Yes, Chef : A Memoir
Author: Marcus Samuelsson
Publisher: Random House Publishing Group
Imprint: Random House
Pub Date: June 26, 2012
ISBN: 9780385342605
I’ve had the pleasure of dining at Aquavit in New York City some years ago when Marcus Samuelsson was chef there. It was one of my first experiences with what would become Fusion. I never met him, but I fell madly in love with his food. The combinations of flavors, the unusual, but delicious pairings were amazing to me. Some time later, I saw him on a talk show and was impressed by his quiet, poised demeanor and his obvious love for food.
Reading his memoir was a revelation. He is unflinchingly honest in his storytelling while keeping it completely engaging and enjoyable. There are lots of descriptions of food of course, but this memoir is more about the man and his love affair with food, rather than making the food the star. It’s an inspiring life story about a man with drive, ambition, determination and lots of love.

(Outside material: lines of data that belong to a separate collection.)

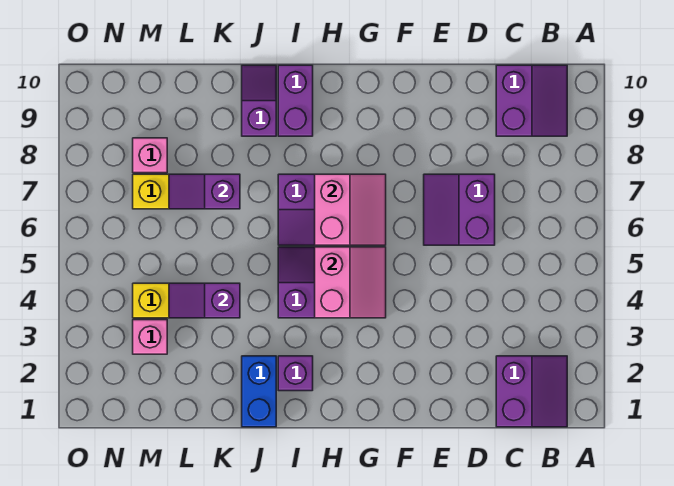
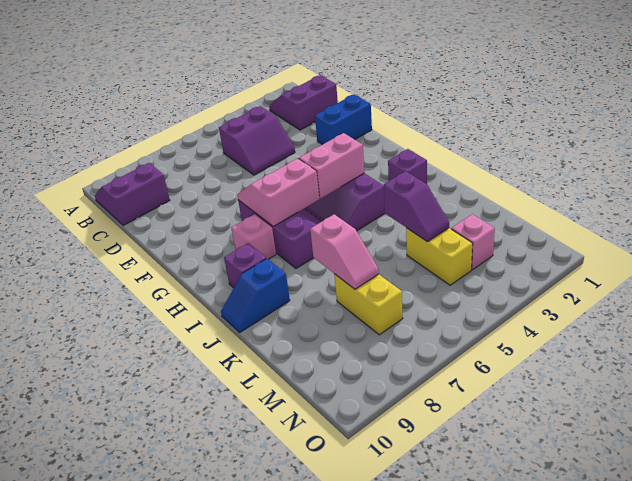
purple slope D6:E7 level 1 top D -> purple slope C4:D5 level 1 top C
purple brick I9:I10 level 1 -> purple brick I9 level 1
blue brick J1:J2 level 1 -> blue brick E1:E2 level 1
purple slope J9:J10 level 1 top 9 -> blue slope J9:J10 level 1 top 9
purple slope K7:L7 level 2 top K -> pink slope K7:L7 level 2 top K
pink brick M8 level 1 -> pink brick H8 level 1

While reading YES, CHEF, I fell in love with Sweden, a country I was never much interested in visiting. I found myself transported to another place and became entranced by it. It is very clear that Marcus Samuelsson loves his adopted country and the people that loved and nurtured him there. Reading about his trips to the country of his birth, Ethiopa, were equally well written. He really takes you there in his writing. I thought as much as I loved his food and loved his television appearances that his writing would be subpar. Instead, I was pleasantly surprised by a well written and completely wonderful book that I couldn’t put down and was sorry when I turned the last page. What shone through the most was his deep love for his grandmother Helga and it made me think of my own memories of my grandmother who taught me to love food.

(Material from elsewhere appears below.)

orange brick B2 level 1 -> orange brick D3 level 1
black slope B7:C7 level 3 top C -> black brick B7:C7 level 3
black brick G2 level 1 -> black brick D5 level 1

Anyone who loves food will love this book, but it will appeal to a much wider audience than foodies. Good writing is good writing and this book is a fabulous adventure. What an amazing life!
Book description from the publisher:
It begins with a simple ritual: Every Saturday afternoon, a boy who loves to cook walks to his grandmother’s house and helps her prepare a roast chicken for dinner. The grandmother is Swedish, a retired domestic. The boy is Ethiopian and adopted, and he will grow up to become the world-renowned chef Marcus Samuelsson. This book is his love letter to food and family in all its manifestations.

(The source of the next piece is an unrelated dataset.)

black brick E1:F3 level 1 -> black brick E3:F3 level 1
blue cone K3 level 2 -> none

Marcus Samuelsson was only three years old when he, his mother, and his sister-all battling tuberculosis-walked seventy-five miles to a hospital in the Ethiopian capital city of Addis Adaba. Tragically, his mother succumbed to the disease shortly after she arrived, but Marcus and his sister recovered, and one year later they were welcomed into a loving middle-class white family in Göteborg, Sweden. It was there that Marcus’s new grandmother, Helga, sparked in him a lifelong passion for food and cooking with her pan-fried herring, her freshly baked bread, and her signature roast chicken. From a very early age, there was little question what Marcus was going to be when he grew up.
Yes, Chef chronicles Marcus Samuelsson’s remarkable journey from Helga’s humble kitchen to some of the most demanding and cutthroat restaurants in Switzerland and France, from his grueling stints on cruise ships to his arrival in New York City, where his outsize talent and ambition finally come together at Aquavit, earning him a coveted NewYork Times three-star rating at the age of twenty-four. But Samuelsson’s career of “chasing flavors,” as he calls it, had only just begun-in the intervening years, there have been White House state dinners, career crises, reality show triumphs and, most important, the opening of the beloved Red Rooster in Harlem. At Red Rooster, Samuelsson has fufilled his dream ofcreating a truly diverse, multiracial dining room-a place where presidents and prime ministers rub elbows with jazz musicians, aspiring artists, bus drivers, and nurses. It is a place where an orphan from Ethiopia, raised in Sweden, livingin America, can feel at home.
With disarming honesty and intimacy, Samuelsson also opens up about his failures-the price of ambition, in human terms-and recounts his emotional journey, as a grown man, to meet the father he never knew. Yes, Chef is a tale of personal discovery, unshakable determination, and the passionate, playful pursuit of flavors-one man’s struggle to find a place for himself in the kitchen, and in the world.
About the author:
A James Beard Award-winning chef and author of several cookbooks, Marcus Samuelsson has appeared on The Martha Stewart Show, Today, Iron Chef, and Top Chef Masters, where he took first place. His newest restaurant, Red Rooster, recently opened in Harlem where he lives with his wife.
Suggested hashtags: #amoxcallireviews #books #cooking #marcussamuelsson #food #memoir
Disclosure: A free copy of this book was furnished by the publisher for review via NetGalley, but providing a copy did not guarantee a review. This information is provided per the regulations of the Federal Trade Commission.